Developer perspective: 3 ways to make your code human-centric
Bad code can work, but if the code is not clean, it can cause technical debt. Programming is more than just programming, as it focuses on good communication and understanding between people.
There is a lot of different material available online about how to write clean code that is easy to understand and maintain. In fact, most of the software companies have their own guidelines, practices, and patterns to write and manage their code. This was also discussed at a recent Copenhagen.Net UserGroup meetup our developers attended called Software Craftsmanship with Mark Seemann.
Any fool can write code that a computer can understand. Good programmers write code that humans can understand.
Here’s three simple steps you can take to make your code more human-centric:
1. Refactor messy/legacy code first
Any code that is hard to refactor is considered messy/legacy code. It might sound strange, but the fact is that we should get rid of messy code as soon as possible. We are not saying that you need to use all of your resources just to refactor messy code first. It can be a step-by-step or continuous parallel process so that it does not stop or block you on your existing work, like writing and updating code for the new or existing features in your product.
2. Always write unit tests
Mark recommended test-driven development, but it is up to you to do whatever suits you most, depending on your product or solution. We always write unit tests for our code. Unit tests really help us a lot whenever we write new code or update existing code. For instance, failed unit tests point us immediately to what is missing or went wrong in code.
3. Human understandable code
Write your code in a way that so the other developers in your team understand it and can update it easily. It can be in the form of good and small names, classes, objects, or functions. It can be in the form of separate layers for each code logic, e.g. business logic layers where all the business logic of your product or solution goes, or a data-access layer where you write logic to access data to and from the database. It can also be in the form of small services or reusable components.
We were inspired by hearing about Miller’s Law, which states that the number of objects an average human can hold in working memory is 7 ± 2. So, when you ask yourself whether a piece of code is human-readable or not, you could consider if a scope of code contains too many “things”, as in variables, parameters, conditions, or statements. If not, refactor it to make it simpler. Let’s be more productive as programmers by making our code better and easier to read, so that our colleagues can spend their time more productively.

- Listed entries
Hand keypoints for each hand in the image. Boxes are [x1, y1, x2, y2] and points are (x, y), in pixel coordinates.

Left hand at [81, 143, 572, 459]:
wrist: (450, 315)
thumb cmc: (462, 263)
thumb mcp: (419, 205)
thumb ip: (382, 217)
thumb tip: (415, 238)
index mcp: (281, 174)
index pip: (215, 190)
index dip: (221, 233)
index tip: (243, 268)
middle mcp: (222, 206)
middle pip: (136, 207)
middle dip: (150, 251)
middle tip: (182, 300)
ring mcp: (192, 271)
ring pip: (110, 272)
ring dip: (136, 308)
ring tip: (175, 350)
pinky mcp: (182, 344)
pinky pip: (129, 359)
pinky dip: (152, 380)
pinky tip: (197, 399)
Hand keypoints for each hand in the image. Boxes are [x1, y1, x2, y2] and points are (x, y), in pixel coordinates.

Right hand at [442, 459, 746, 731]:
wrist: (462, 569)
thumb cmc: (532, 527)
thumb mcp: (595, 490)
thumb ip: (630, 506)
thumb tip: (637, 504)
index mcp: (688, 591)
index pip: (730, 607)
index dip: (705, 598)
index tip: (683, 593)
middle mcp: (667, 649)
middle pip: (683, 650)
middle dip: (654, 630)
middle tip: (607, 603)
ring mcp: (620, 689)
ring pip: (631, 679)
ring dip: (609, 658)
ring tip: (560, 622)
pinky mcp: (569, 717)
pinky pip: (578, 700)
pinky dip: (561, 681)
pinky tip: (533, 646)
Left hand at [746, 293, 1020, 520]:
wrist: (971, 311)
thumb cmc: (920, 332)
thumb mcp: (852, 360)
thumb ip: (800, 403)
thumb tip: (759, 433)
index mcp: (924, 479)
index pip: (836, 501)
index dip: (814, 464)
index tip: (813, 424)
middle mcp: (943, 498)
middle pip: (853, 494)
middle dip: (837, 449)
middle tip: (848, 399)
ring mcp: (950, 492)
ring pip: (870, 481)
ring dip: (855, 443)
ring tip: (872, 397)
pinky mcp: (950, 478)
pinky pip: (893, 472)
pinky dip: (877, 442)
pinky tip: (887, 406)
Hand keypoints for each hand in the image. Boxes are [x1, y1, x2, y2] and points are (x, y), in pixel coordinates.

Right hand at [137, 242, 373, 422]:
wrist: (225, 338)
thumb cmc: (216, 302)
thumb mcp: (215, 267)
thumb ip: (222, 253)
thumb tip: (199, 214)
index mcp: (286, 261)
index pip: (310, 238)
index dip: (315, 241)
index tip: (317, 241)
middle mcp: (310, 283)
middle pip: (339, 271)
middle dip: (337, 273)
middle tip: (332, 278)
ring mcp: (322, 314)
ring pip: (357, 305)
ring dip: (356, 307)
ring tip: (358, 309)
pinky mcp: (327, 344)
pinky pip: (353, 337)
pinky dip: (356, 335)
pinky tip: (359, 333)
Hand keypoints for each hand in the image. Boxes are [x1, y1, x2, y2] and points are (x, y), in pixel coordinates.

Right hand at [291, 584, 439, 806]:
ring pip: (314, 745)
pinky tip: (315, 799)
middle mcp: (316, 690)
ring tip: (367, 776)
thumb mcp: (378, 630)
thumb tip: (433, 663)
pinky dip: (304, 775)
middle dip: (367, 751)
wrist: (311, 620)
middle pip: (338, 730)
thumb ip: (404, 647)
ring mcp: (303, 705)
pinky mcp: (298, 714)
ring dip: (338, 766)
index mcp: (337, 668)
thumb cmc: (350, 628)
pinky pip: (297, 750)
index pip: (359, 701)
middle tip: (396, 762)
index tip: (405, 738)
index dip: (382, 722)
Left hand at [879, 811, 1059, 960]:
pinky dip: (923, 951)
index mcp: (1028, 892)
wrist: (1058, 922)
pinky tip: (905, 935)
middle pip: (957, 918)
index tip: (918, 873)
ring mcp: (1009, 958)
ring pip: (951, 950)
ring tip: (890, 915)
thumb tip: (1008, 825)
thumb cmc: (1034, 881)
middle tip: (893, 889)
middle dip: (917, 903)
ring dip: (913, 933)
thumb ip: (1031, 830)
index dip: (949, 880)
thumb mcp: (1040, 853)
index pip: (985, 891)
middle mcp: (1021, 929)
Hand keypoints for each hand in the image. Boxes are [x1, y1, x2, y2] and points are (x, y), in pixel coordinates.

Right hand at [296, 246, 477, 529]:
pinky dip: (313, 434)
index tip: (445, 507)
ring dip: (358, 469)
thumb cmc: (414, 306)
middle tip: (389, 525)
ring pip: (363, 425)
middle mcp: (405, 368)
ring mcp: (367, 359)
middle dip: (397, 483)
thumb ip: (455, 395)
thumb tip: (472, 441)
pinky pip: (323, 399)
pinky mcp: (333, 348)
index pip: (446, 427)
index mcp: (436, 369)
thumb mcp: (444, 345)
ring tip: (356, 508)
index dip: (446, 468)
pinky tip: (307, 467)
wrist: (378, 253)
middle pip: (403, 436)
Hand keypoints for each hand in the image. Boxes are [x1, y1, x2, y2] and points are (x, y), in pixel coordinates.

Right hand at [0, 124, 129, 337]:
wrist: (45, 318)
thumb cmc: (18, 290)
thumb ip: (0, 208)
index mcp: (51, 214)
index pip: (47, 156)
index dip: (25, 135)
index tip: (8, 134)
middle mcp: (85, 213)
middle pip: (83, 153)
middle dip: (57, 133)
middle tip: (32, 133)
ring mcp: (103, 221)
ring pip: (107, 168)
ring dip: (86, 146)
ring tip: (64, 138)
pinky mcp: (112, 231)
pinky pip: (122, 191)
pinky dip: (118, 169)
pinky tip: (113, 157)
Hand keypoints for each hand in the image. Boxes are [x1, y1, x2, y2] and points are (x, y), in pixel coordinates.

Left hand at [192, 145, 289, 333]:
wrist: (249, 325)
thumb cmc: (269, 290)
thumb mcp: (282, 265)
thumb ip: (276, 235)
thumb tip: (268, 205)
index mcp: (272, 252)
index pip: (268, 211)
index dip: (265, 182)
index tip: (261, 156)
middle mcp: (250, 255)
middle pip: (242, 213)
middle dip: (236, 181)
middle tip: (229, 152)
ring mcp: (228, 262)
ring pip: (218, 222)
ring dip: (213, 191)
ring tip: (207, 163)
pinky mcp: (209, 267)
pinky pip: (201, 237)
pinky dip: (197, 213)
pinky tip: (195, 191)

- Action item
In the article on human-centric code, how many objects does Miller's Law say an average human can hold in working memory? The listing comes from a different source than the article.

- Written reply
7 ± 2